The ring 6 as a whole must of course be sufficiently elastic so that it can be pushed into the groove through the mouth of the sleeve. If one assumes that the joint between the other half of the sleeve and the second pipe, which is not shown, has already been assembled, the pipe 1 is pushed into place. The first contact with the ring is made by the end 17 of the tube, and the ring will have a tendency to roll, but this is prevented by the contact of the axial surface 18 with the conically shaped ring 10 with the tube. The groove is longer axially than the ring, and the ring moves as a whole towards the wall 8, but maintains its orientation in the groove. The degree of this axial movement of the ring is not critical, and when the internal pressure is applied to the surface 14 of the soft part of the ring, this will be moved back into the position shown in fig. 2, where the surface of the hard part is in contact with the side wall 5 and 6.

If the sleeve has a tendency to change its angular position, for example during ground movements, the hard part 9 will act as a vertical stiffener which counteracts this tendency. The hard part will also effectively resist blowout of the ring under high internal pressures.

The ring is preferably made of rubber, the hard part being made of rubber with 75 - 80 Shore degrees, the soft part being made of rubber with 25 - 65 Shore degrees.

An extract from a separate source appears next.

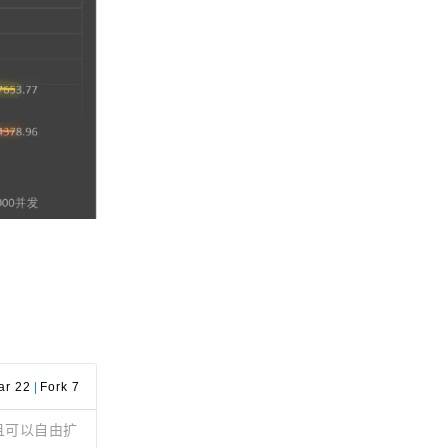
ar 22
|
Fork 7
并且可以自由扩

The invention is particularly applicable to joints between pipes and sleeves made of asbestos cement. These must be machined, and the simple shape of the groove will facilitate machining.

Claims (2)

1. Gasket ring for use with a socket joint for pipes of the kind where the socket part is designed with an annular groove, the bottom of which runs parallel to the axis of the pipe and which serves to accommodate the gasket ring, which gasket ring includes hard and soft parts, the soft part having such radial thickness that it is compressed in the finished joint, characterized in that the soft part (12) seen in longitudinal or axial section before the joint is assembled, has a radial side surface (13) which is connected to the hard part (9),> as well as a cylindrical side surface intended to come into contact with the bottom of the groove in the sleeve part and which merges into a longitudinally sectioned rectilinear side surface (15) which runs obliquely outwards in the direction of the hard part, and which terminates in the radial side surface ( 13) which is connected to the hard part (9), and that the hard part (9) is composed of an axially seen outer ring-shaped part (10) which has a wedge shape, as well as another radially seen outer ring-shaped flange part ( 11). 2. Device for a socket joint for pipes for use with a gasket as specified in claim 1, in particular for asbestos cement pipes, characterized in that the side wall (6) of the groove closest to the mouth of the socket part first runs radially or approximately radially from the bottom towards the axis and is then beveled (5) towards the socket part mouth, and that the opposite side wall (8) of the groove extends radially or approximately radially.